The oral history I draw this quote from goes on to talk about how Najjar was apparently removed as Lincoln chief stylist before the car was actually introduced — and he was never told why.
In reviewing all of the parts to this post, including the comments, it appears that the only person within Ford whom had a firm grip on reality in 1957 was Robert McNamara, As much as I love Frank Hersey’s two-seat Thunderbird, McNamara knew the 2+2 would sell better. Were the 1958 T-Birds plagued with quality problems as their bigger Lincoln assembly-mates were ? All I know as a kid in Indianapolis in 1958, the Thunderbird was a car more exciting than the Corvette.
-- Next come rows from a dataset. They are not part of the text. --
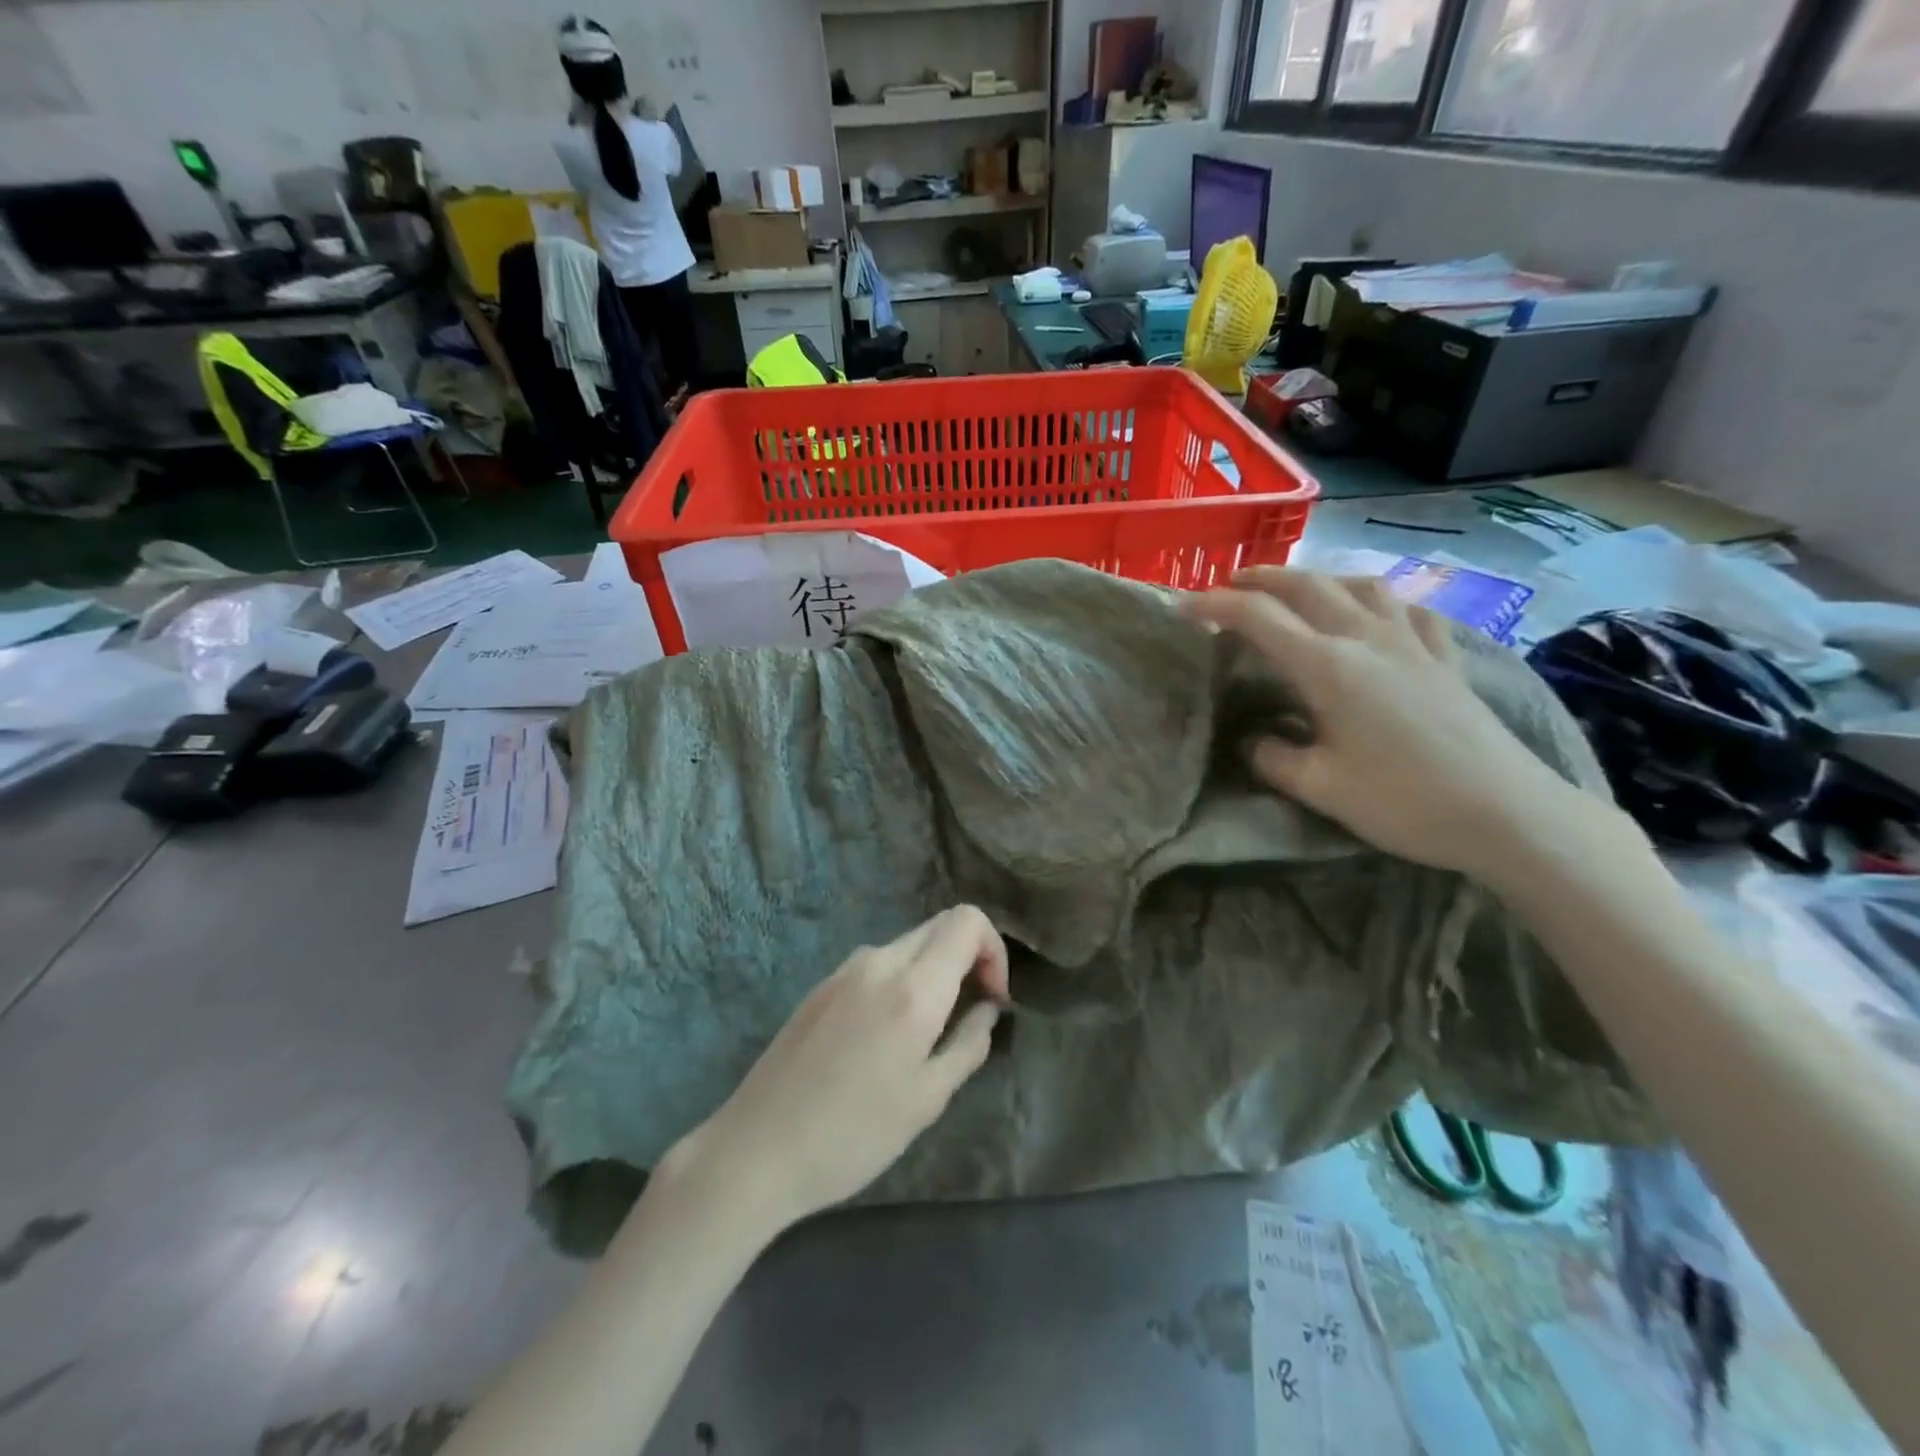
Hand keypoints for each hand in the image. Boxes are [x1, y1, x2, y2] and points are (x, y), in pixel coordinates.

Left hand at [668, 906, 1009, 1234]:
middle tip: (970, 1010)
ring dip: (933, 971)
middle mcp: (879, 962)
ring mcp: (845, 969)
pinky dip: (901, 980)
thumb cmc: (852, 1135)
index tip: (993, 998)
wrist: (755, 1151)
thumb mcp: (926, 1100)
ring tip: (928, 1032)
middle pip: (940, 926)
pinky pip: (878, 964)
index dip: (994, 949)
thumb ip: (968, 1045)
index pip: (967, 921)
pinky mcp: (822, 985)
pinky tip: (886, 1035)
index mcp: (913, 987)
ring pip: (909, 944)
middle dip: (968, 957)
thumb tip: (987, 1010)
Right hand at [1186, 568, 1580, 878]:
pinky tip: (1376, 613)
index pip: (1258, 618)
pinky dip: (1378, 599)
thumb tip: (1253, 739)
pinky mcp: (1444, 658)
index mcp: (1328, 666)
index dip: (1214, 605)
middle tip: (1228, 585)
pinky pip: (1407, 608)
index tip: (1181, 607)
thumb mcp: (1320, 788)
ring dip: (1317, 579)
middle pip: (1306, 586)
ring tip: (1297, 591)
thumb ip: (1273, 757)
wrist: (1507, 813)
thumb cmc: (1404, 802)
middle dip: (1260, 578)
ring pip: (1359, 585)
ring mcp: (1411, 642)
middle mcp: (1367, 638)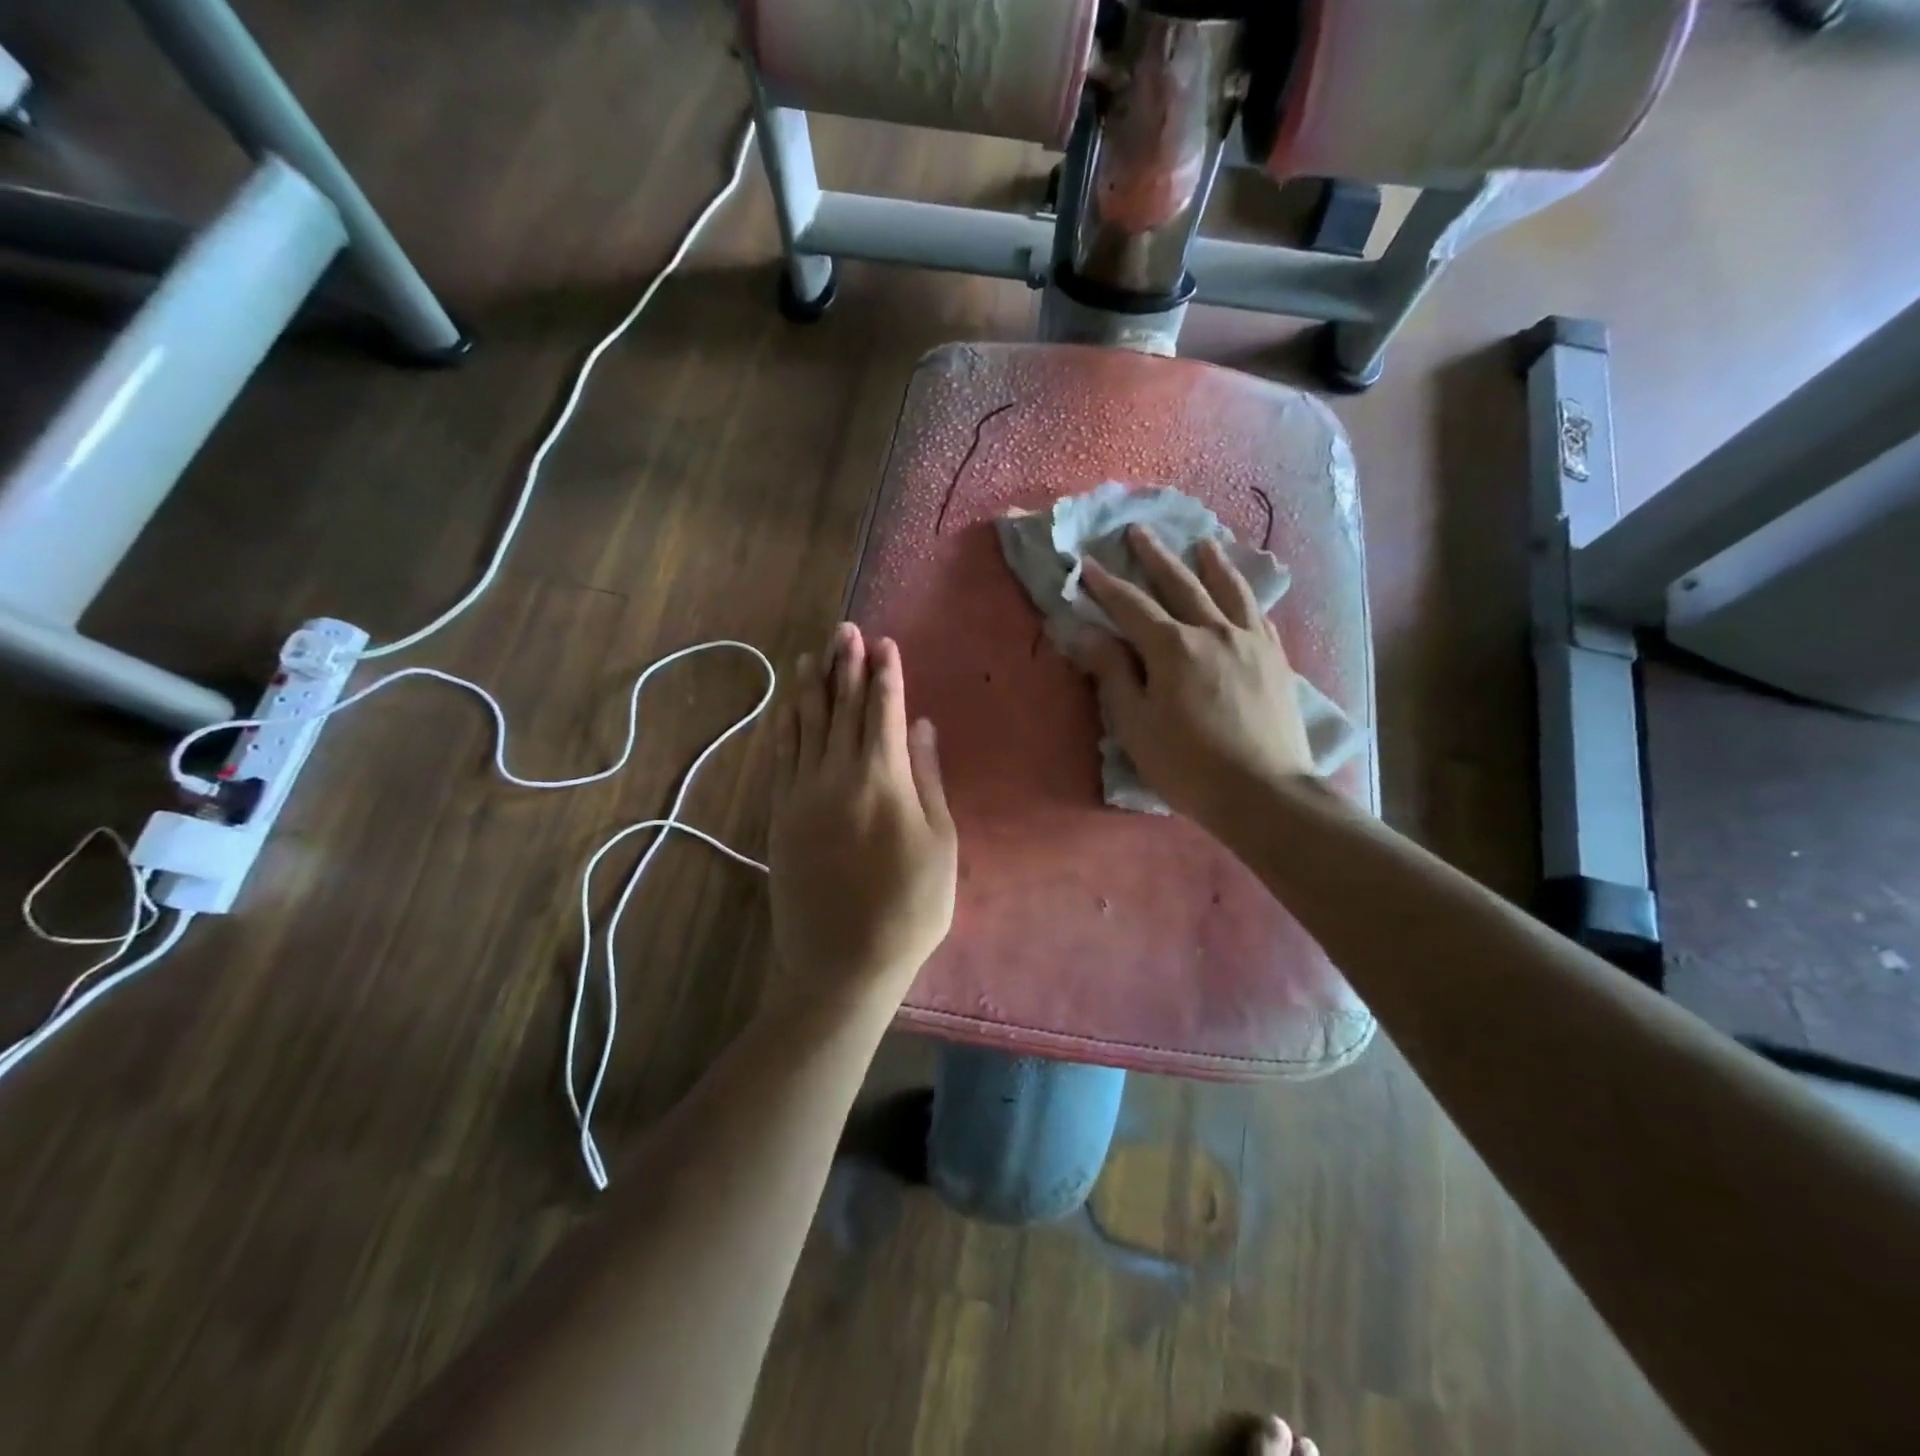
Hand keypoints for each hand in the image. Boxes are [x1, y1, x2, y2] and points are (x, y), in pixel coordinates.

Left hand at [768, 624, 957, 1007]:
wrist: (843, 963)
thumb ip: (928, 779)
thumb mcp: (940, 844)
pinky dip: (786, 725)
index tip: (885, 644)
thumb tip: (922, 727)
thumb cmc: (909, 907)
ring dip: (812, 685)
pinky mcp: (781, 815)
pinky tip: (789, 706)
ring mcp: (802, 793)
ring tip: (815, 651)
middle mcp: (837, 774)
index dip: (886, 674)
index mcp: (883, 779)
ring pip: (806, 725)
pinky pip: (782, 756)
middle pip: (841, 707)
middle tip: (846, 628)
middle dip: (846, 664)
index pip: (883, 711)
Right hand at [1078, 526, 1315, 827]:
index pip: (1131, 606)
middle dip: (1155, 557)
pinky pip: (1258, 614)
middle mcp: (1213, 631)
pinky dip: (1245, 595)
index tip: (1087, 563)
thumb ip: (1112, 673)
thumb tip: (1086, 633)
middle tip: (1138, 531)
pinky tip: (1242, 592)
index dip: (1106, 584)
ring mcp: (1250, 641)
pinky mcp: (1276, 659)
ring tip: (1202, 542)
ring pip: (1228, 590)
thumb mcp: (1135, 724)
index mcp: (1172, 647)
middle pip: (1180, 584)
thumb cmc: (1188, 765)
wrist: (1264, 792)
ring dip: (1211, 563)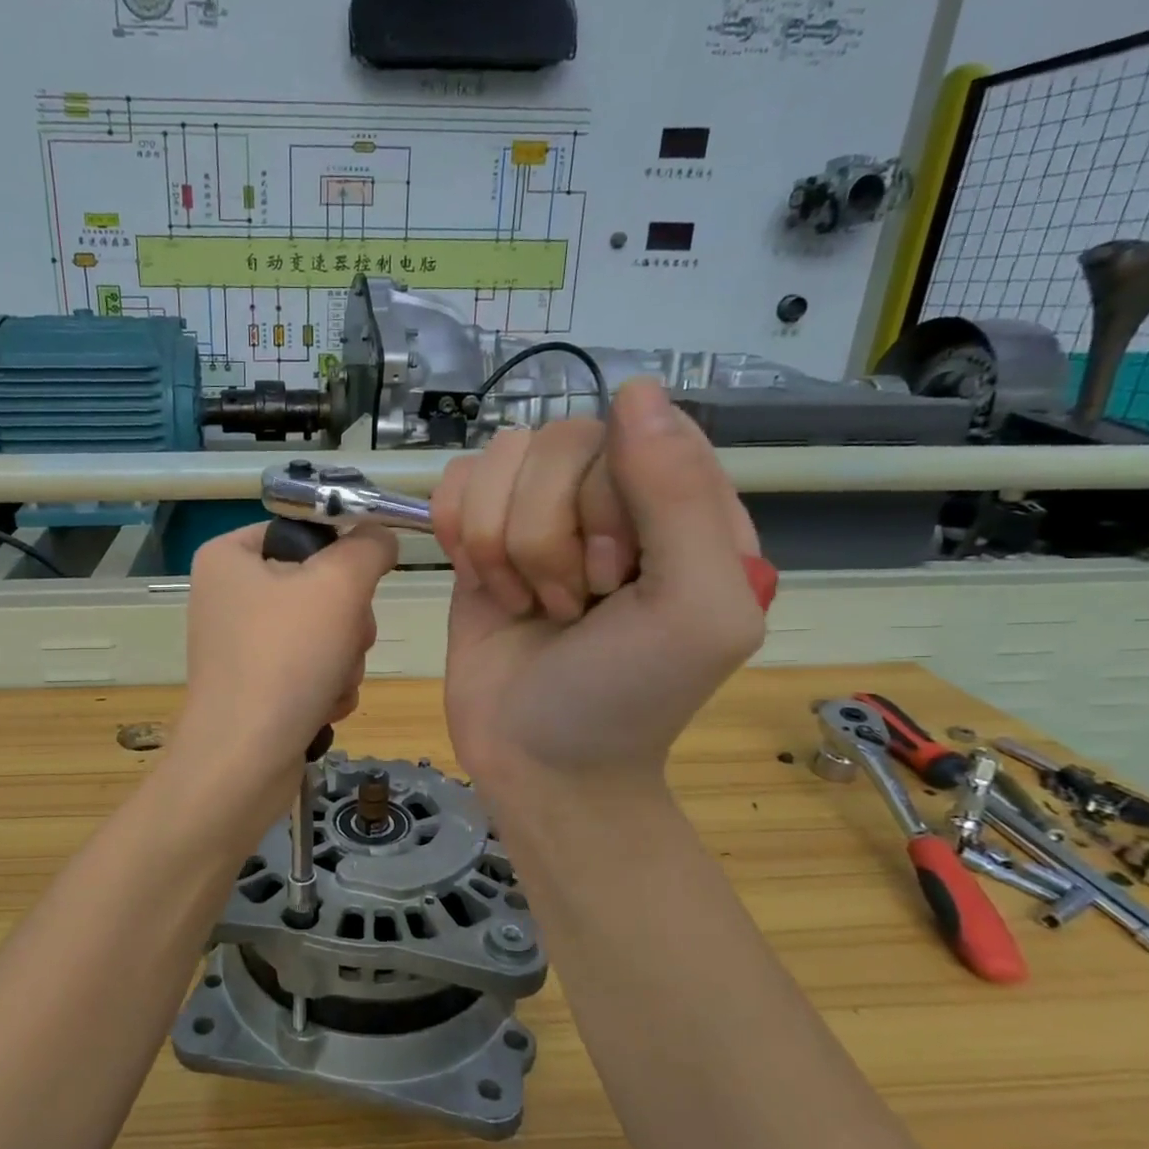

I have to believe that whatever misgivings McNamara had, he knew that most of the FoMoCo executive hierarchy, including Hank the Duece, still believed in the Reith plan of Ford, Edsel, the bigger Mercury, Lincoln and (now) Lincoln Continental. So, to have the “Super Mercury” (Park Lane ?), there had to be an even longer and wider Lincoln than the 1957 “Long, Low, Lovely” Julia Meade Lincoln.
The very impressive comparison graph in this post is the price comparison between luxury and near-luxury makes between 1955 and 1958. The rate of inflation was 1957 was 3.31 % and for 1958, 2.85 %. Combine that with the 1958 (beginning in late 1957) recession, the prices for the 1958 models, automakers had a double-whammy, so no wonder the Rambler was a big winner !
After Emmet Judge’s 1951 GM B/C/D Interchangeability Presentation to Ford management (per Thomas Bonsall’s Disaster in Dearborn), too bad Ford didn’t develop derivatives of the new 1957 Ford platform for Thunderbird (short wheelbase) and Lincoln (long wheelbase) instead of the expensive unibody program.
That’s a good point. Ford could have had a full and modern lineup with a much lower cost. In a way it is understandable that the bean counters at Ford subsequently became quite powerful because the lack of cost controls in the second half of the 1950s was remarkably reckless.